Следовательно, основные элементы такого подготовительного этапа лечения, о которых я говорила выше, имеют место и при анализе взрослых пациентов. Но мне кажется, что я неправильно формулировала свою мысль.

Было бы правильнее сказать: в технике анализа взрослых людей мы обнаруживаем еще элементы тех приемов, которые оказались необходимыми по отношению к ребенку. Границы их использования определяются тем, в какой мере взрослый пациент, с которым мы работаем, остается незрелым и зависимым существом и насколько он, следовательно, приближается в этом отношении к ребенку.

До сих пор речь шла только о подготовительном этапе лечения и о создании аналитической ситуации.

Допустим теперь, что аналитику действительно удалось с помощью вышеприведенных приемов завоевать доверие ребенка, вызвать у него осознание своей болезни и, руководствуясь своим собственным решением, стремится теперь изменить свое состояние. Таким образом, перед нами стоит второй вопрос, рассмотрение тех приемов, которыми мы располагаем для собственно аналитической работы с ребенком.

В технике анализа взрослых пациентов мы имеем четыре таких вспомогательных приема. Мы пользуемся, во-первых, всем тем, что может нам дать сознательное воспоминание пациента, для составления возможно более подробной истории болезни. Мы пользуемся толкованием сновидений. Мы перерабатываем и интерпретируем свободные ассоциации, которые дает нам анализируемый. И пользуясь, наконец, интерпретацией его реакций переноса, мы пытаемся проникнуть в те его прежние переживания, которые никак иначе не могут быть переведены в сознание. Вы должны будете в дальнейшем терпеливо подвергнуть систематическому рассмотрению эти приемы и проверить, могут ли они быть применены и использованы в детском анализе.

Уже при составлении истории болезни на основании сознательных воспоминаний пациента мы наталкиваемся на первое отличие. Имея дело со взрослым пациентом, мы стараемся не использовать сведений, полученных от членов его семьи, а полагаемся исключительно на те сведения, которые он сам может нам дать. Мы обосновываем это добровольное ограничение тем, что сведения, полученные от членов семьи больного, в большинстве случаев бывают ненадежными, неполными и окраска их обусловливается личной установкой того или иного члена семьи по отношению к больному. Ребенок же может рассказать нам очень немногое о своей болезни. Его воспоминания ограничены коротким периодом времени, пока на помощь ему не приходит анализ. Он так занят актуальными переживаниями, что воспоминания о прошедшем бледнеют в сравнении с ними. Кроме того, он сам не знает, когда возникли его отклонения и когда он стал отличаться от других детей. Ребенок не склонен еще сравнивать себя с другими детьми, у него еще слишком мало собственных критериев, по которым он мог бы судить о своей недостаточности. Таким образом, аналитик, работающий с детьми, фактически собирает сведения об анамнезе у родителей пациента. При этом он учитывает всевозможные неточности и искажения, обусловленные личными мотивами.
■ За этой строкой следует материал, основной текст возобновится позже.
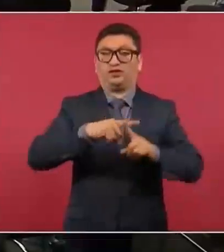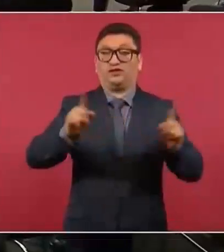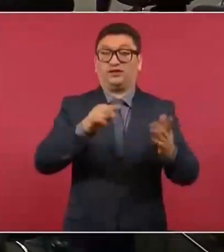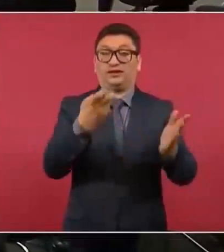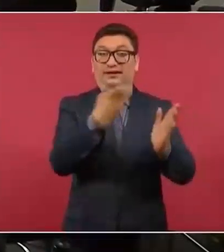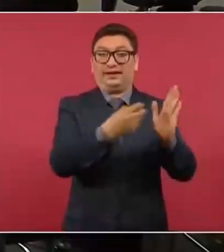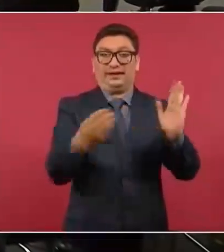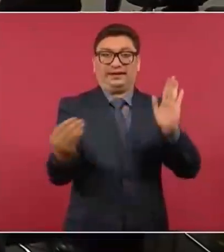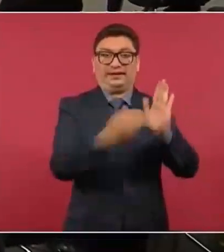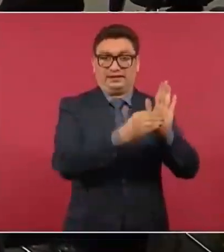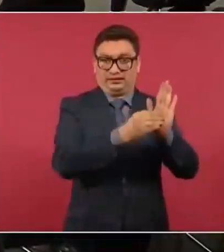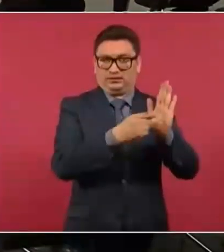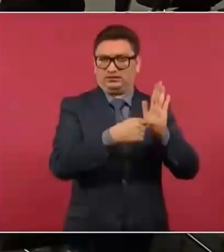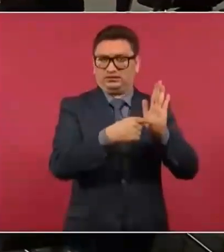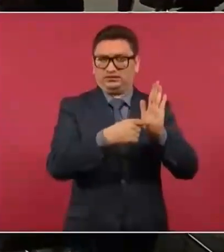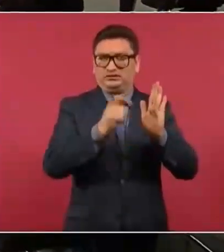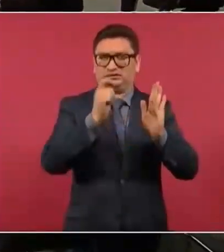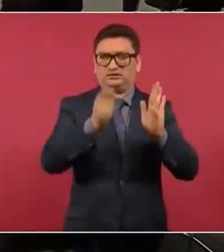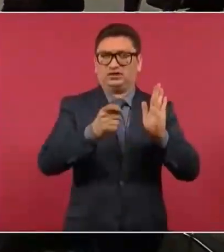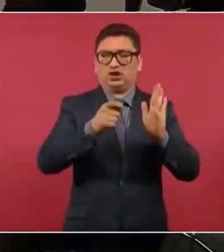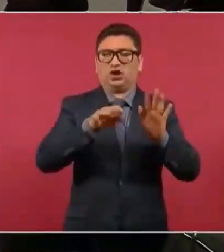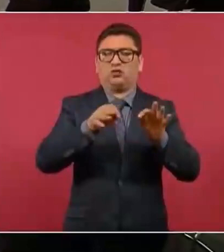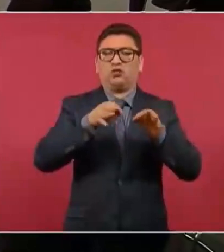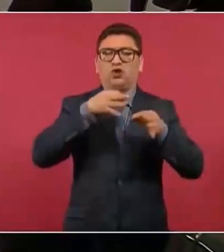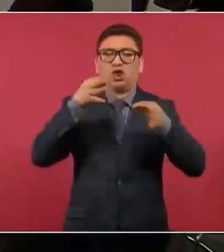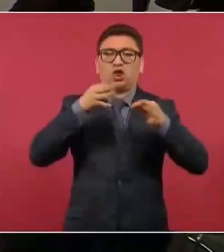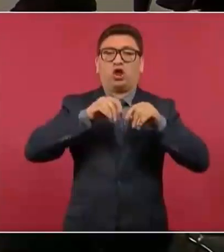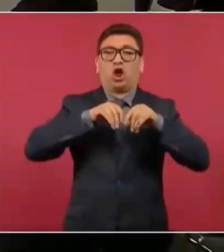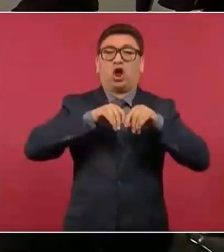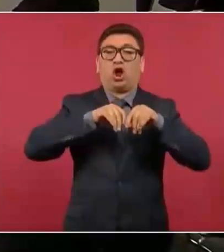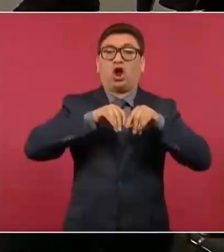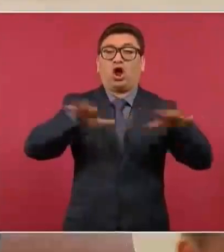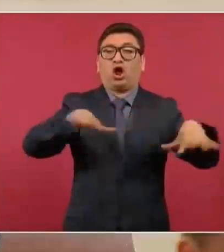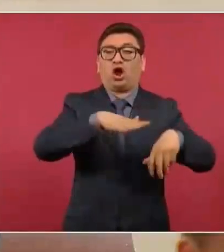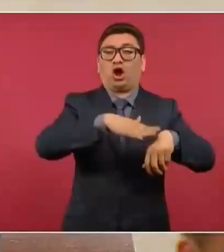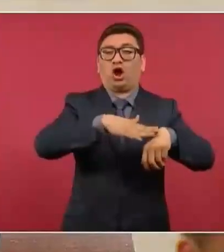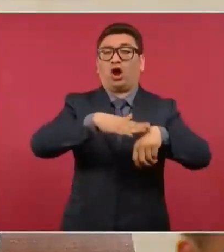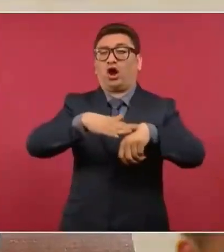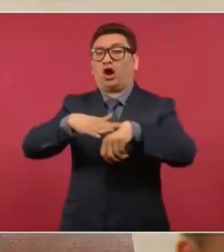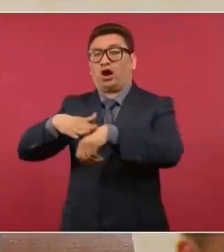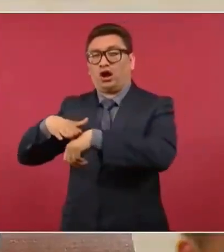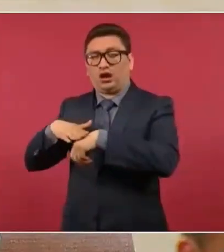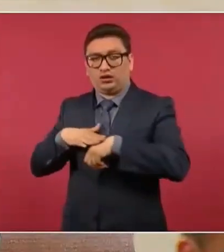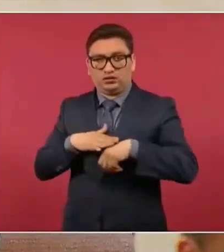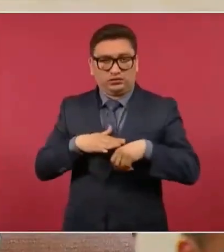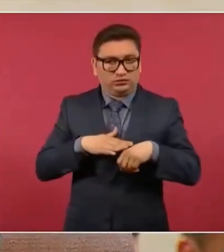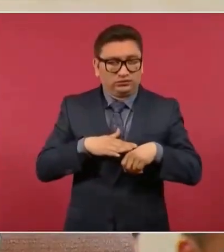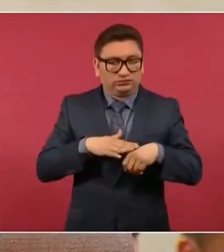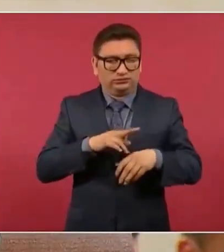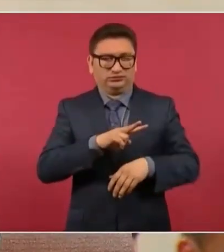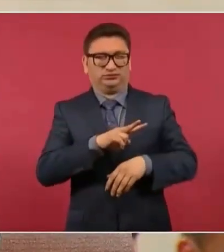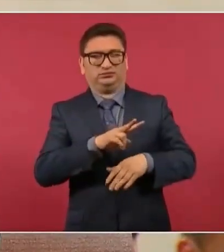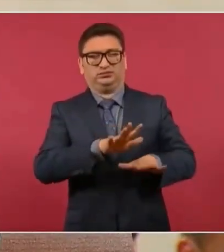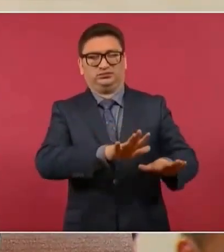es sensacionalismo puro,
Зато в области толкования сновидений те же приемы, какие применяются при анализе взрослых, остаются в силе и для детского анализа. Во время анализа частота сновидений у ребенка такая же, как и у взрослого. Ясность или бессвязность сновидений зависит как в одном, так и в другом случае от силы сопротивления. Тем не менее детские сновидения гораздо легче интерпретировать, хотя они в процессе анализа не всегда бывают так же просты, как примеры, приведенные в «Толковании сновидений». Мы находим в них все те искажения исполнения желаний, которые соответствуют более сложной невротической организации маленьких пациентов. Нет ничего проще, чем сделать понятным для ребенка его сновидение. Когда он впервые рассказывает мне сновидение, я говорю ему: «Само сновидение ничего не может создать; каждый его элемент был откуда-нибудь почерпнут». Затем я отправляюсь вместе с ребенком на поиски. Он увлекается отыскиванием отдельных элементов сновидения подобно игре в кубики, и он с большим удовлетворением следит за тем, в каких ситуациях реальной жизни встречаются отдельные визуальные и звуковые образы сновидения. Может быть, это происходит оттого, что ребенку сновидения ближе, чем взрослому человеку. Может быть, он, отыскивая смысл в сновидении, не удивляется ничему, поскольку раньше никогда не слышал мнения взрослых о бессмысленности сновидений. Во всяком случае он гордится удачным толкованием сновидения. Кроме того, я часто видела, что даже неразвитые дети, оказавшиеся весьма неподходящими для анализа во всех других пунктах, справлялись с толкованием сновидений. В двух случаях я долгое время вела анализ почти исключительно с помощью сновидений.

Но даже если маленький сновидец не дает нам свободных ассоциаций, часто имеется возможность осуществить толкование сновидения. Нам гораздо легче изучить ситуацию, в которой находится ребенок, охватить его переживания: круг лиц, с которыми он контактирует, значительно уже, чем у взрослого человека. Обычно мы позволяем себе использовать для интерпретации собственное восприятие ситуации взамен отсутствующих свободных ассоциаций. Нижеследующие два примера детских сновидений, не представляя собой ничего нового, послужат наглядной иллюстрацией вышесказанного.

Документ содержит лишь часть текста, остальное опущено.